## Directive
Reproduce the text of each entry below word for word, leaving out the pictures.

━━ Data

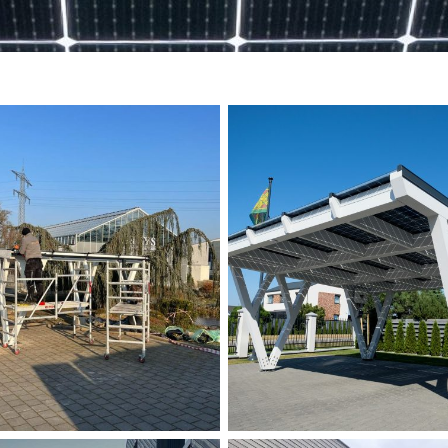
Solid ePIT 12V120-3,
Solid ePIT 15V160-3,
Parodinė, Vokietija
Klaipėda, Lietuva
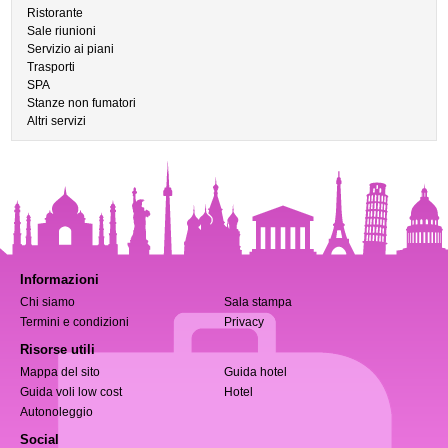
Ristorante
Sale riunioni
Servizio ai piani
Trasporti
SPA
Stanze non fumatori
Altri servizi
Informazioni
Chi siamo
Sala stampa
Termini e condizioni
Privacy
Risorse utili
Mappa del sito
Guida hotel
Guida voli low cost
Hotel
Autonoleggio
Social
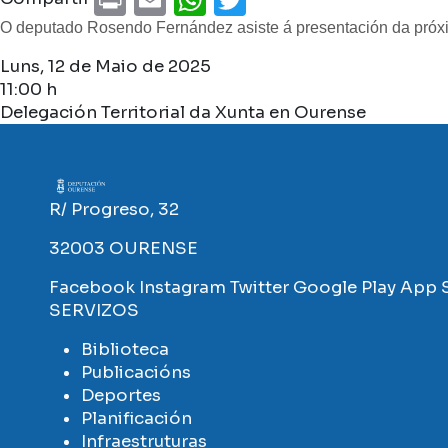
O deputado Rosendo Fernández asiste á presentación da próx
Luns, 12 de Maio de 2025
11:00 h
Delegación Territorial da Xunta en Ourense
Imaxe
R/ Progreso, 32
32003 OURENSE
Facebook
Instagram
Twitter
Google Play
App 
SERVIZOS
Biblioteca
Publicacións
Deportes
Planificación
Infraestruturas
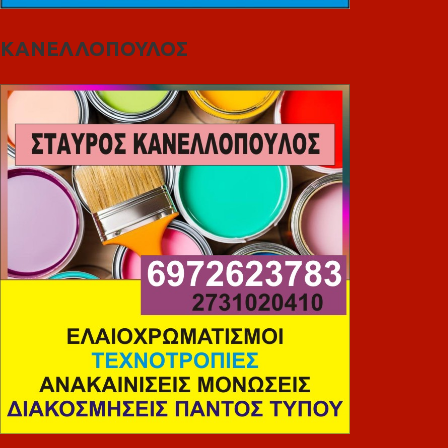
ΚΑΝΕΛΛΟΠΟΥΛΟΣ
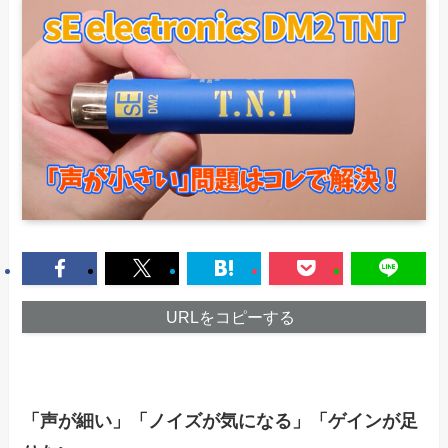
URLをコピーする
「声が細い」「ノイズが気になる」「ゲインが足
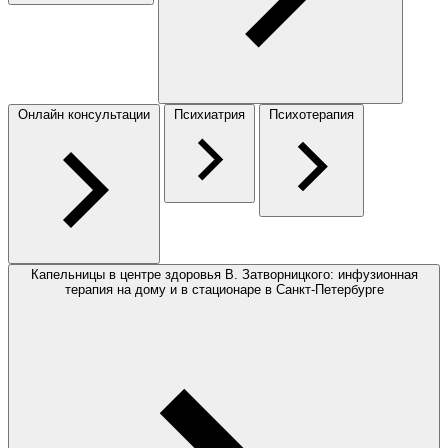
Онлайн консультации
Психиатрия
Психотерапия
Капельницы в центре здоровья В. Затворницкого: инфузионная
терапия на дому и в стационаре в Санкт-Петербурге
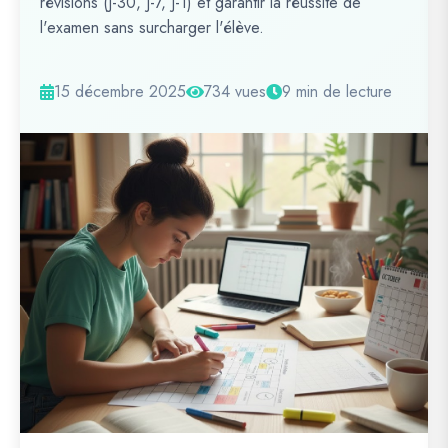
révisions (J-30, J-7, J-1) et garantir la réussite de
l'examen sans surcharger l'élève.
15 décembre 2025
734 vues
9 min de lecture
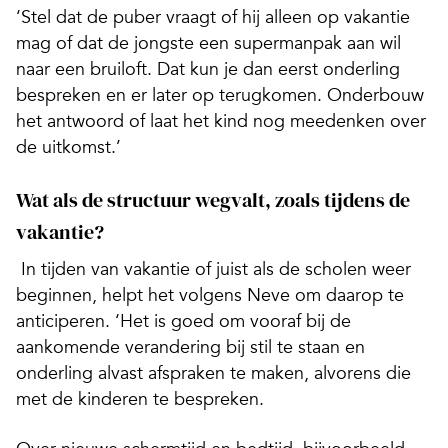
‘Stel dat de puber vraagt of hij alleen op vakantie
mag of dat de jongste een supermanpak aan wil
naar een bruiloft. Dat kun je dan eerst onderling
bespreken en er later op terugkomen. Onderbouw
het antwoord of laat het kind nog meedenken over
de uitkomst.’
Wat als de structuur wegvalt, zoals tijdens de
vakantie?
In tijden van vakantie of juist als de scholen weer
beginnen, helpt het volgens Neve om daarop te
anticiperen. ‘Het is goed om vooraf bij de
aankomende verandering bij stil te staan en
onderling alvast afspraken te maken, alvorens die
met de kinderen te bespreken.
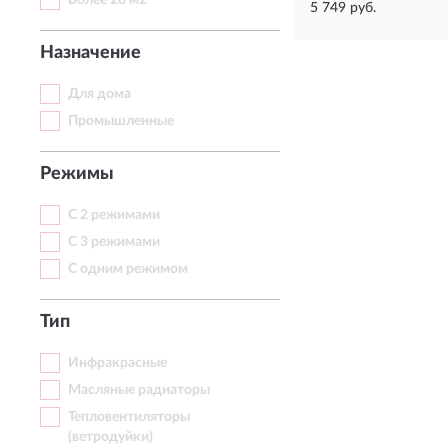
Более 20 м2
5 749 руб.
Назначение
Для дома
Промышленные
Режимы
С 2 режимами
С 3 режимами
С одним режимом
Тип
Инфракрасные
Масляные радиаторы
Тепловентиляторы
(ветродуйки)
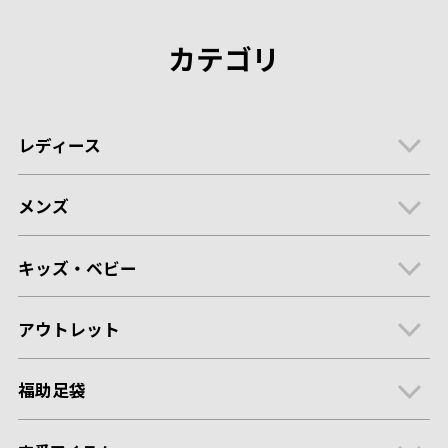
カテゴリ
レディース
メンズ
キッズ・ベビー
アウトレット
福助足袋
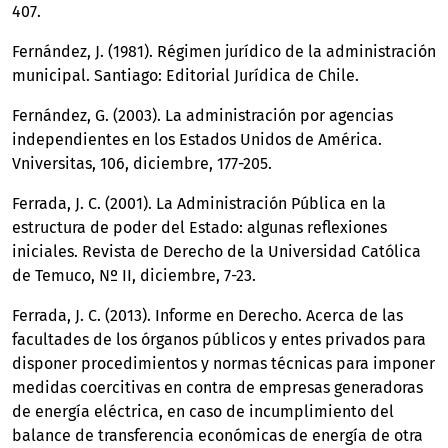
407.
Fernández, J. (1981). Régimen jurídico de la administración
municipal. Santiago: Editorial Jurídica de Chile.
Fernández, G. (2003). La administración por agencias
independientes en los Estados Unidos de América.
Vniversitas, 106, diciembre, 177-205.
Ferrada, J. C. (2001). La Administración Pública en la
estructura de poder del Estado: algunas reflexiones
iniciales. Revista de Derecho de la Universidad Católica
de Temuco, Nº II, diciembre, 7-23.
Ferrada, J. C. (2013). Informe en Derecho. Acerca de las
facultades de los órganos públicos y entes privados para
disponer procedimientos y normas técnicas para imponer
medidas coercitivas en contra de empresas generadoras
de energía eléctrica, en caso de incumplimiento del
balance de transferencia económicas de energía de otra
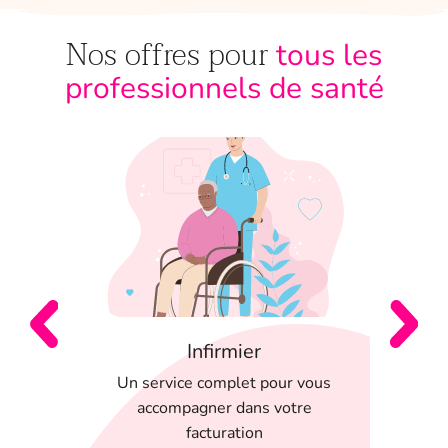
Nos offres pour
tous les
professionnels de santé
Infirmier
 en
Un service complet pour vous
T
 appli
accompagner dans votre
serein
facturation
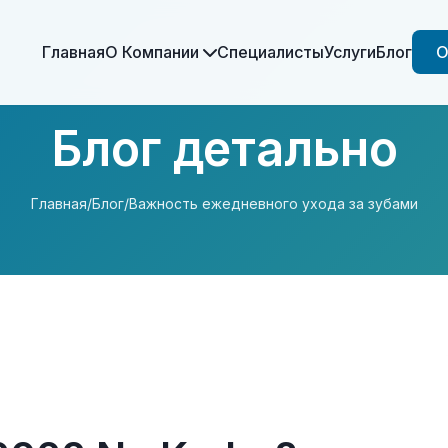
Главная
О Компании
Специалисты
Услуги
Блог
О
Блог детально
Главная
/
Блог
/
Важность ежедневного ухода за зубами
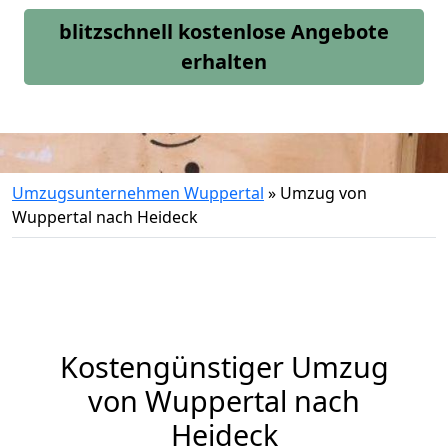
blitzschnell kostenlose Angebote
erhalten
Umzugsunternehmen Wuppertal
»
Umzug von
Wuppertal nach Heideck
Kostengünstiger Umzug
von Wuppertal nach
Heideck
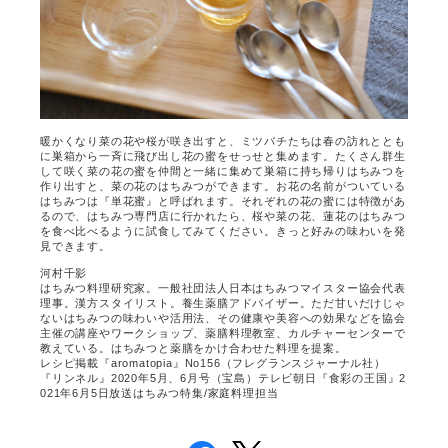
暖かくなり菜の花や桜が咲き出すと、ミツバチたちは春の訪れととも
に巣箱から一斉に飛び出し花の蜜をせっせと集めます。たくさん群生
して咲く菜の花の蜜を仲間と一緒に集めて巣箱に持ち帰りはちみつを
作り出すと、菜の花のはちみつができます。お花の名前がついている
はちみつは『単花蜜』と呼ばれます。それぞれの花の蜜には特徴があ
るので、はちみつ専門店に行かれたら、桜や菜の花、蓮花のはちみつ
を食べ比べるように試食してみてください。きっと好みの味わいを発
見できます。
河村千影
はちみつ料理研究家。一般社団法人日本はちみつマイスター協会代表
理事。漢方スタイリスト。養生薬膳アドバイザー。ただ甘いだけじゃ
ないはちみつの味わいや活用法、その健康や美容への効果などを協会
主催の講座やワークショップ、薬膳料理教室、カルチャーセンターで
教えている。はちみつと薬膳をかけ合わせた料理を提案。
レシピ掲載『
aromatopia
』
No156
（フレグランスジャーナル社）
『リンネル』
2020
年
5
月、
6
月号（宝島）テレビ朝日『食彩の王国』
2
021
年
6
月
5
日放送はちみつ特集
/
家庭料理担当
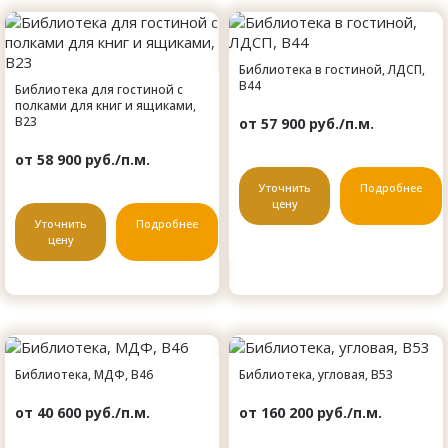
Библиотека в гостиной, ЛДСП,
B44
Библиотека для гостиной с
полками для книг и ящиками,
B23
от 57 900 руб./п.м.
от 58 900 руб./п.м.
Уточнить
Подробнее
цену
Уточнить
Подробнее
цену
Библиотека, МДФ, B46
Библиотека, угловая, B53
от 40 600 руб./п.м.
от 160 200 руб./п.м.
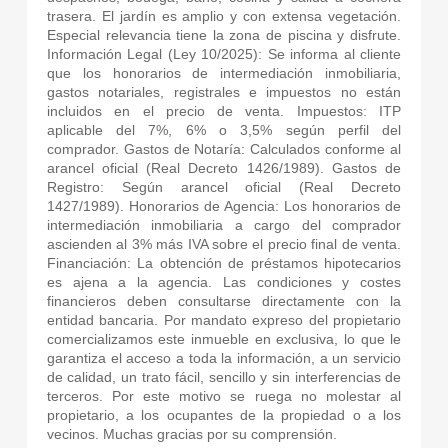
trasera. El jardín es amplio y con extensa vegetación.
Especial relevancia tiene la zona de piscina y disfrute.
Información Legal (Ley 10/2025): Se informa al cliente
que los honorarios de intermediación inmobiliaria,
gastos notariales, registrales e impuestos no están
incluidos en el precio de venta. Impuestos: ITP
aplicable del 7%, 6% o 3,5% según perfil del
comprador. Gastos de Notaría: Calculados conforme al
arancel oficial (Real Decreto 1426/1989). Gastos de
Registro: Según arancel oficial (Real Decreto
1427/1989). Honorarios de Agencia: Los honorarios de
intermediación inmobiliaria a cargo del comprador
ascienden al 3% más IVA sobre el precio final de venta.
Financiación: La obtención de préstamos hipotecarios
es ajena a la agencia. Las condiciones y costes
financieros deben consultarse directamente con la
entidad bancaria. Por mandato expreso del propietario
comercializamos este inmueble en exclusiva, lo que le
garantiza el acceso a toda la información, a un servicio
de calidad, un trato fácil, sencillo y sin interferencias de
terceros. Por este motivo se ruega no molestar al
propietario, a los ocupantes de la propiedad o a los
vecinos. Muchas gracias por su comprensión.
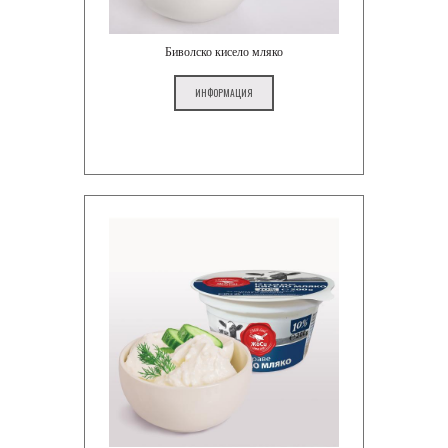
Биволско кисело мляко
ИНФОРМАЦИЯ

━━━━

## Result
Solid ePIT 12V120-3,
Solid ePIT 15V160-3,
Parodinė, Vokietija
Klaipėda, Lietuva
Ristorante
Sale riunioni
Servizio ai piani
Trasporti
SPA
Stanze non fumatori
Altri servizi
Informazioni
Chi siamo
Sala stampa
Termini e condizioni
Privacy
Risorse utili
Mappa del sito
Guida hotel
Guida voli low cost
Hotel
Autonoleggio
Social
O deputado Rosendo Fernández asiste á presentación da próx
Luns, 12 de Maio de 2025
11:00 h
Delegación Territorial da Xunta en Ourense
Imaxe
R/ Progreso, 32
32003 OURENSE
Facebook
Instagram
Twitter
Google Play
App 
SERVIZOS
Biblioteca
Publicacións
Deportes
Planificación
Infraestruturas
ΚΑΝΕΛΛΟΠΟΥΛΟΣ
URLをコピーする
「声が細い」「ノイズが気になる」「ゲインが足
Онлайн консультации
Психиатрия
Психотерапия
Капельницы в центре здоровья В. Затворницкого: инфузионная
терапия на дому и в стационаре в Санкт-Петербурге
révisions (J-30, J-7, J-1) et garantir la réussite de
l'examen sans surcharger l'élève.
15 décembre 2025
734 vues
9 min de lecture
‘Stel dat de puber vraagt of hij alleen op vakantie
mag of dat de jongste een supermanpak aan wil
naar een bruiloft. Dat kun je dan eerst onderling
bespreken en er later op terugkomen. Onderbouw
het antwoord of laat het kind nog meedenken over
de uitkomst.’
Wat als de structuur wegvalt, zoals tijdens de
vakantie?
In tijden van vakantie of juist als de scholen weer
beginnen, helpt het volgens Neve om daarop te
anticiperen. ‘Het is goed om vooraf bij de
aankomende verandering bij stil te staan en
onderling alvast afspraken te maken, alvorens die
met de kinderen te bespreken.
Более 20 м2
5 749 руб.
Назначение
Для дома
Промышленные
Режимы
С 2 режимами
С 3 режимами
С одним режимом
Тип
Инфракрасные
Масляные радиаторы
Тепловентиляторы
(ветродуйки)
カテゴリ
レディース
メンズ
キッズ・ベビー
アウトレット
福助足袋
407.
Fernández, J. (1981). Régimen jurídico de la administración
municipal. Santiago: Editorial Jurídica de Chile.
Fernández, G. (2003). La administración por agencias
independientes en los Estados Unidos de América.
Vniversitas, 106, diciembre, 177-205.
Ferrada, J. C. (2001). La Administración Pública en la
estructura de poder del Estado: algunas reflexiones
iniciales. Revista de Derecho de la Universidad Católica
de Temuco, Nº II, diciembre, 7-23.
Ferrada, J. C. (2013). Informe en Derecho. Acerca de las
facultades de los órganos públicos y entes privados para
disponer procedimientos y normas técnicas para imponer
medidas coercitivas en contra de empresas generadoras
de energía eléctrica, en caso de incumplimiento del
balance de transferencia económicas de energía de otra
Nos offres pour
tous les
professionnels de santé
Infirmier
 en
Un service complet pour vous
T
 appli
accompagner dans votre
serein
facturation
Главная
О Компании
Специалисты
Услуги
Блог
О
Блог детально
Главная
/
Блог
/
Важность ежедневного ухода за зубами
blitzschnell kostenlose Angebote
erhalten
Umzugsunternehmen Wuppertal
»
Umzug von
Wuppertal nach Heideck
Kostengünstiger Umzug
von Wuppertal nach
Heideck
暖かくなり菜の花や桜が咲き出すと、ミツバチたちは春の訪れととも
に巣箱から一斉に飛び出し花の蜜をせっせと集めます。たくさん群生
して咲く菜の花の蜜を仲間と一緒に集めて巣箱に持ち帰りはちみつを
作り出すと、菜の花のはちみつができます。お花の名前がついている
はちみつは『単花蜜』と呼ばれます。それぞれの花の蜜には特徴があ
るので、はちみつ専門店に行かれたら、桜や菜の花、蓮花のはちみつ
を食べ比べるように試食してみてください。きっと好みの味わいを発
見できます。
河村千影
はちみつ料理研究家。一般社団法人日本はちみつマイスター協会代表
理事。漢方スタイリスト。養生薬膳アドバイザー。ただ甘いだけじゃ
ないはちみつの味わいや活用法、その健康や美容への効果などを協会
主催の講座やワークショップ、薬膳料理教室、カルチャーセンターで
教えている。はちみつと薬膳をかけ合わせた料理を提案。
レシピ掲載『
aromatopia
』
No156
（フレグランスジャーナル社）
『リンネル』
2020
年
5
月、
6
月号（宝島）テレビ朝日『食彩の王国』
2
021
年
6
月
5
日放送はちみつ特集
/
家庭料理担当
Библиотека в гостиной, ЛДСП,
B44
Библиотека для гостиной с
полками для книг и ящиками,
B23
от 57 900 руб./п.м.
от 58 900 руб./п.м.
Уточнить
Подробнее
цену
Уточнить
Подробнее
цену
Библиотека, МДФ, B46
Библиотека, угловая, B53
от 40 600 руб./п.м.
от 160 200 руб./п.м.
trasera. El jardín es amplio y con extensa vegetación.
Especial relevancia tiene la zona de piscina y disfrute.
Información Legal (Ley 10/2025): Se informa al cliente
que los honorarios de intermediación inmobiliaria,
gastos notariales, registrales e impuestos no están
incluidos en el precio de venta. Impuestos: ITP
aplicable del 7%, 6% o 3,5% según perfil del
comprador. Gastos de Notaría: Calculados conforme al
arancel oficial (Real Decreto 1426/1989). Gastos de
Registro: Según arancel oficial (Real Decreto
1427/1989). Honorarios de Agencia: Los honorarios de
intermediación inmobiliaria a cargo del comprador
ascienden al 3% más IVA sobre el precio final de venta.
Financiación: La obtención de préstamos hipotecarios
es ajena a la agencia. Las condiciones y costes
financieros deben consultarse directamente con la
entidad bancaria. Por mandato expreso del propietario
comercializamos este inmueble en exclusiva, lo que le
garantiza el acceso a toda la información, a un servicio
de calidad, un trato fácil, sencillo y sin interferencias de
terceros. Por este motivo se ruega no molestar al
propietario, a los ocupantes de la propiedad o a los
vecinos. Muchas gracias por su comprensión.
Биволско кисело мляко
ИНФОРМАЦИЯ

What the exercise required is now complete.